* Stored data *
Start of Block

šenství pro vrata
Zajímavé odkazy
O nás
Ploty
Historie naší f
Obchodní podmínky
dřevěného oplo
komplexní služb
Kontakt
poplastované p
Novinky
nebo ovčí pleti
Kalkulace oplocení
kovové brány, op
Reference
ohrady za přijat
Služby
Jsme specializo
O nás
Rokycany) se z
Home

End of Block

* Work request *
Transcribe all of the records above without altering anything.

* Written solution *
šenství pro vrata
Zajímavé odkazy
O nás
Ploty
Historie naší f
Obchodní podmínky
dřevěného oplo
komplexní služb
Kontakt
poplastované p
Novinky
nebo ovčí pleti
Kalkulace oplocení
kovové brány, op
Reference
ohrady za přijat
Služby
Jsme specializo
O nás
Rokycany) se z
Home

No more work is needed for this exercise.